Man, you love one another. Few people in the world get such a wonderful gift. He has an illness, you both know about it and how to deal with it. You are letting fear dominate and ruin your life. Everytime you walk across the road you risk your life, everytime you walk down the stairs (check the stats for the number of people who die in simple trips). You need to have a long hard look at yourself and your life. What are your priorities - if it is love, you will have to be prepared to take the minimal risk; if you turn your back on this relationship, you risk living a sad life away from someone you care deeply for. It is a hard choice. But that is what life is about. And it is also about taking risks.
 
There's just no easy answer here and, no matter what you did, there would be adverse consequences from your perspective. You tried to give it a go and could not get past some harsh realities, so you did what you needed to do in order to move on.

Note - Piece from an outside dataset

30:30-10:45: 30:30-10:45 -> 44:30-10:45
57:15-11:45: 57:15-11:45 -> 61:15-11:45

This won't be easy, and you'll second-guess this forever, probably. But, this is not a decision-on-a-whim, rather, it's been coming for a while.

Take some time and regroup and get over it all and then move on.

(*8*)
 
On another note, and I'm not trying to be a dick but, how would you feel if you contracted HIV from him? And how would he feel if he knew he was the one that passed it on to you?

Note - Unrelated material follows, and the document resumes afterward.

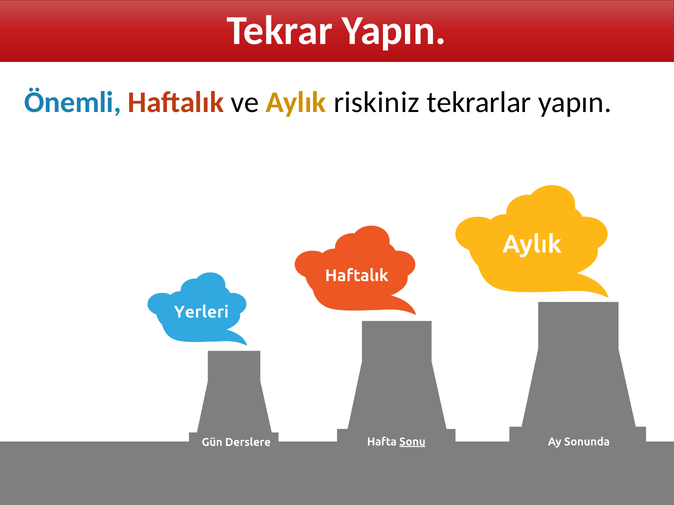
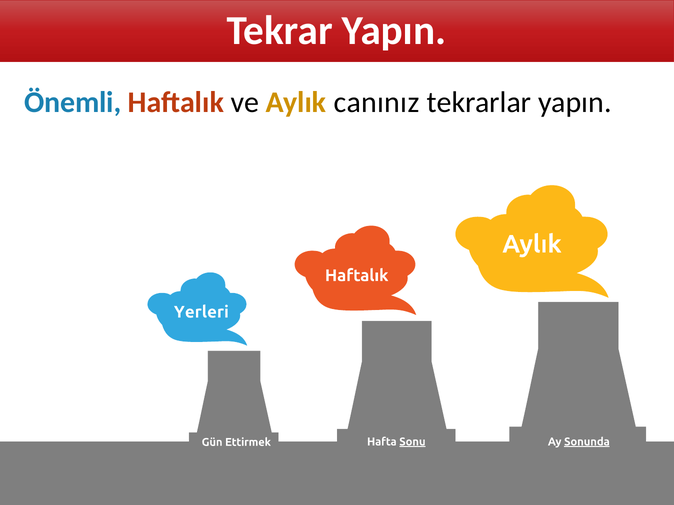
riskiniz: riskiniz -> canınız
Derslere: Derslere -> Ettirmek
Sonunda underline: none -> present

You might end up completely hating him, and he might end up completely depressed knowing that he was the one that gave you it.

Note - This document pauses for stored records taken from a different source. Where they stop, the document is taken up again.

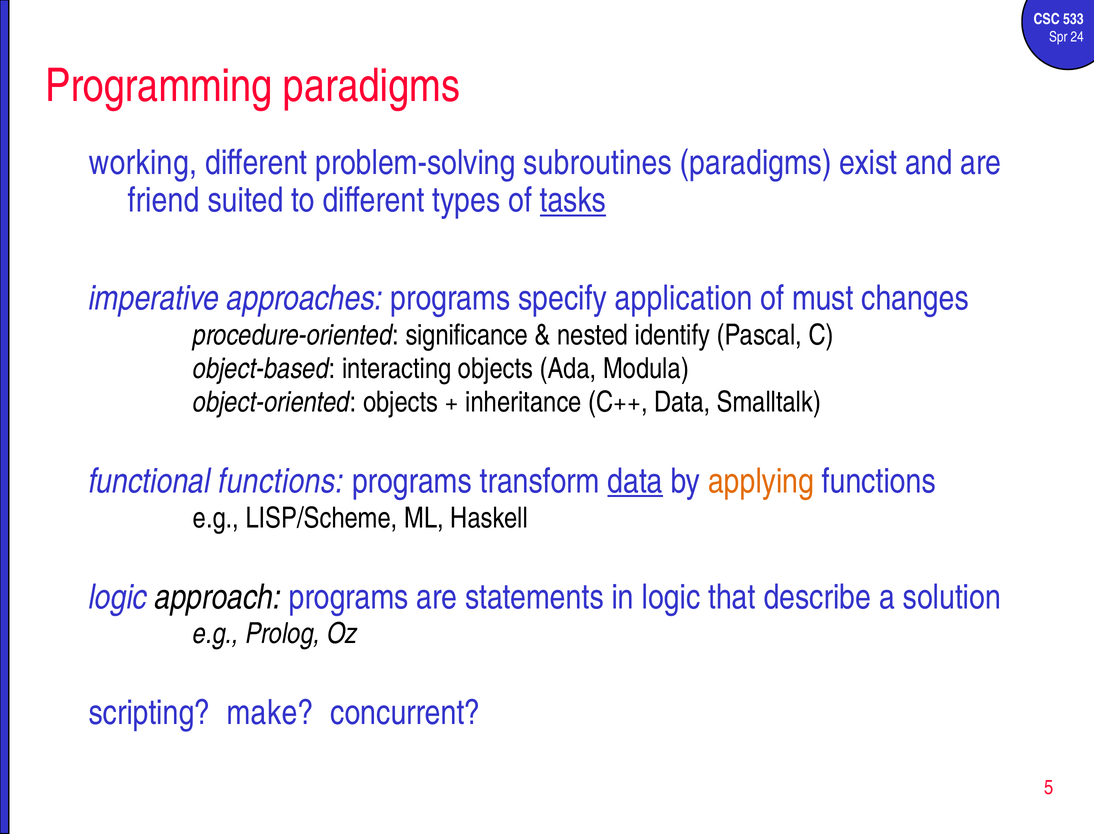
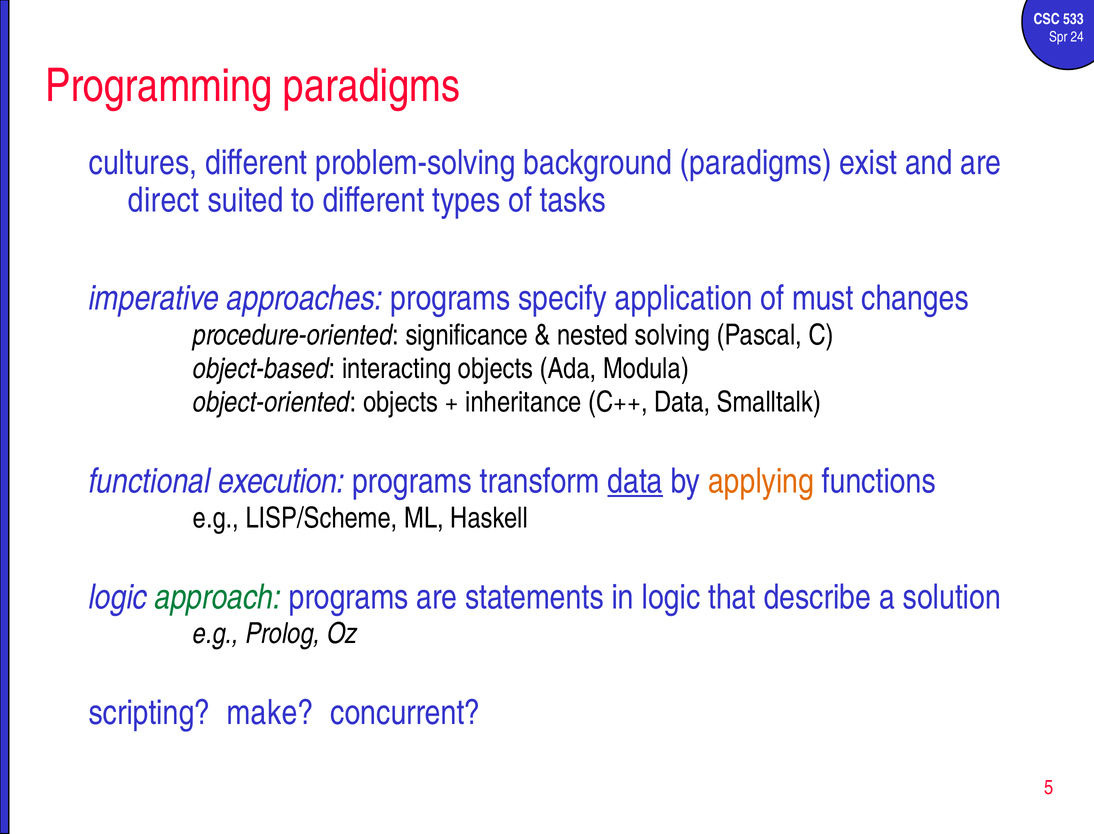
working: working -> cultures
subroutines: subroutines -> background
friend: friend -> direct
tasks underline: present -> none
identify: identify -> solving
functional functions: functions -> execution
approach colour: black -> green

I think if you're paranoid about it, and it's the only thing coming between the two of you, then you either need to work through it, or cut him loose.
 
I think you did the right thing. Cause you strung him along good and he waited patiently until you came back. And no offense, that sounded like a really painful run for the guy.
 
Buddy, just so you know, can't means won't. It's all up to you.
 
I think obviously the HIV issue is NOT the "main" issue the issue it seems to me is that you have a fear of committment. You are definitely stringing your boyfriend along and that's not right. You obviously need more education about HIV because if you practice safer sex all the time you will be fine.

I think you are using your partner's HIV as an excuse due to intimacy issues. You say you both practice safer sex and for the past three years you are not infected. Since you both practice safer sex HIV should not be the problem if you get tested and are negative the HIV is not the issue.

The issue is your own biases and prejudices are ruining a good relationship. The problem is obviously you because due to your prejudice and bias you ruined a good relationship. I understand HIV is a sensitive issue but I think you are cruel to your boyfriend making him feel it's HIS FAULT when in fact it is YOUR FAULT. You are the one that is making HIV the issue NOT him.

I think your boyfriend is better off without you he deserves someone that will LOVE HIM UNCONDITONALLY. If you want an HIV negative boyfriend go find one but to string along your boyfriend like this just because he has HIV is abhorrent.

I feel sorry for your boyfriend he has HIV but the way you are treating him you are making him feel worst about himself as a person and that's disgusting! He doesn't deserve someone that makes him feel bad because he has HIV. I hope your boyfriend finds someone better then you someone that will love him for him and not use his HIV as an excuse for fear of committment.